» WRITTEN TASK 1: Write out the DNS reliability post between "Re: DNS Reliability" and "my DNS service?", inclusive.

Re: DNS Reliability

2013-09-23 Thread bmanning
On Mon, Sep 16, 2013 at 06:36:22PM +0200, Niels Bakker wrote:
 * bmann...@vacation.karoshi.com (bmann...@vacation.karoshi.com) [Fri 13 Sep 
 2013, 22:16 CEST]:
  from where?  to where?  what % of the Internet is _not_
  reachable from my DNS service at any given time?  why is
  that acceptable? and more importantly, who's job is it to
  fix/stablize the net so these remote locations can reach
  my DNS service?
 
  we will answer 100% of the valid DNS queries we receive.
 
 Is this thread even about authoritative or recursive DNS?
 
 
   -- Niels.


Does it matter?

» DATASET RECORDS:
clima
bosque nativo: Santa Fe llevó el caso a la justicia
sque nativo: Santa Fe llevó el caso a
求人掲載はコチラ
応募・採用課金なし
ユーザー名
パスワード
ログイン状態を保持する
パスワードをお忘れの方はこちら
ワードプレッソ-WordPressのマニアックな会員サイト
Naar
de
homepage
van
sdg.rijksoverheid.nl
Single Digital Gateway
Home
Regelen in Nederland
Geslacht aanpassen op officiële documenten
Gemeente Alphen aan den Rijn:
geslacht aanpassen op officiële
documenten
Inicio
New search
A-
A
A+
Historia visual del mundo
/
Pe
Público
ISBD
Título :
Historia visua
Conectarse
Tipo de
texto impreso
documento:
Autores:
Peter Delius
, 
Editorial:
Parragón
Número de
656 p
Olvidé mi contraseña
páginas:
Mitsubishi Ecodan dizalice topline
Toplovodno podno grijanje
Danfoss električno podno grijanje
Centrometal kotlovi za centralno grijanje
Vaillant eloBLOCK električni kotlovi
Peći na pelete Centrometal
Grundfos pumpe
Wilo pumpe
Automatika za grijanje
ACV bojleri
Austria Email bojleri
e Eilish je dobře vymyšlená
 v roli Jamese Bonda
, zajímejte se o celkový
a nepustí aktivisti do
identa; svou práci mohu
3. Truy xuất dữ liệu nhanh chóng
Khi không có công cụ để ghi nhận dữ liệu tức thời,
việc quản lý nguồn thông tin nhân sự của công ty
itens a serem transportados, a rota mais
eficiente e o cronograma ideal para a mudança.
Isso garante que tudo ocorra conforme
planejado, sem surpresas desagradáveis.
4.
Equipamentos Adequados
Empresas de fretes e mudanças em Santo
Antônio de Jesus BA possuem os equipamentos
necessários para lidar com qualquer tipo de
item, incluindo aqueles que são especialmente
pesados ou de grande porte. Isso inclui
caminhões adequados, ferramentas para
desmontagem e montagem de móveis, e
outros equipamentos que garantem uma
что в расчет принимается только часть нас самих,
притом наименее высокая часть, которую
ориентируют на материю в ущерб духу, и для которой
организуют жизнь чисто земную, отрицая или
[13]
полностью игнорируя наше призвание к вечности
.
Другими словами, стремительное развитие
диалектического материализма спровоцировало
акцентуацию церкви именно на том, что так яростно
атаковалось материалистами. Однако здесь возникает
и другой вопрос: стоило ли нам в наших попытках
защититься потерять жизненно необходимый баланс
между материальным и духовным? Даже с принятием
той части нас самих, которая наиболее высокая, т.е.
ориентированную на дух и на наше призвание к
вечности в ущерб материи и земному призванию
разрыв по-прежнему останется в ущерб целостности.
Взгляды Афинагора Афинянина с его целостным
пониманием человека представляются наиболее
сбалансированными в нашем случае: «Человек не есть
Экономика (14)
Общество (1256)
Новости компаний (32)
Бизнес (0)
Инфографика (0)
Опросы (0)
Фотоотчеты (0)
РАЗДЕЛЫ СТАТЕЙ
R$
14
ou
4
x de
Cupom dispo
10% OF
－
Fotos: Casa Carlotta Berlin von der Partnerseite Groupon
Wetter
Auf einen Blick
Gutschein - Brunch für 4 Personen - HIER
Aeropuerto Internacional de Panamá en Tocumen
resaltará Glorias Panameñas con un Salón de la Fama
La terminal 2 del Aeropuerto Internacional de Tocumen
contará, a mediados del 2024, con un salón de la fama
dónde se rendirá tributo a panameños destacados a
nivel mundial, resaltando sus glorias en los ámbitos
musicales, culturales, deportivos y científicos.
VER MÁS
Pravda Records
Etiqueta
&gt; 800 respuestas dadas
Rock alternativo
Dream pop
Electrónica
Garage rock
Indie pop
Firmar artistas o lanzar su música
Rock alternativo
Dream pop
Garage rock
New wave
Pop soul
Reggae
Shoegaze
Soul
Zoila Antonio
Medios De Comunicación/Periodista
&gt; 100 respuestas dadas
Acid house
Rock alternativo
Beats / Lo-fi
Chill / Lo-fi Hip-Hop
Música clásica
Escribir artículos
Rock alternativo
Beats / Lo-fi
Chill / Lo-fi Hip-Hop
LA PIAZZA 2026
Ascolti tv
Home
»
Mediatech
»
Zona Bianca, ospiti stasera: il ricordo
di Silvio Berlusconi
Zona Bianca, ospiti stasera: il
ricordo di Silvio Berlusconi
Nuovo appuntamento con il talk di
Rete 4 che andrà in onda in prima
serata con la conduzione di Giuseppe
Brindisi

» WRITTEN TASK 2: Extract the lines of the listing from its first line through the line holding "Toplovodno podno grijanje", inclusive, and give nothing else.

» PROBLEM SOLUTION 1:
Re: DNS Reliability

2013-09-23 Thread bmanning
On Mon, Sep 16, 2013 at 06:36:22PM +0200, Niels Bakker wrote:
 * bmann...@vacation.karoshi.com (bmann...@vacation.karoshi.com) [Fri 13 Sep 
 2013, 22:16 CEST]:
  from where?  to where?  what % of the Internet is _not_
  reachable from my DNS service at any given time?  why is
  that acceptable? and more importantly, who's job is it to
  fix/stablize the net so these remote locations can reach
  my DNS service?

» PROBLEM SOLUTION 2:
clima
bosque nativo: Santa Fe llevó el caso a la justicia
sque nativo: Santa Fe llevó el caso a
求人掲載はコチラ
応募・採用課金なし
ユーザー名
パスワード
ログイン状態を保持する
パスワードをお忘れの方はこちら
ワードプレッソ-WordPressのマニアックな会員サイト
Naar
de
homepage
van
sdg.rijksoverheid.nl
Single Digital Gateway
Home
Regelen in Nederland
Geslacht aanpassen op officiële documenten
Gemeente Alphen aan den Rijn:
geslacht aanpassen op officiële
documenten
Inicio
New search
A-
A
A+
Historia visual del mundo
/
Pe
Público
ISBD
Título :
Historia visua
Conectarse
Tipo de
texto impreso
documento:
Autores:
Peter Delius
, 
Editorial:
Parragón
Número de
656 p
Olvidé mi contraseña
páginas:
Mitsubishi Ecodan dizalice topline
Toplovodno podno grijanje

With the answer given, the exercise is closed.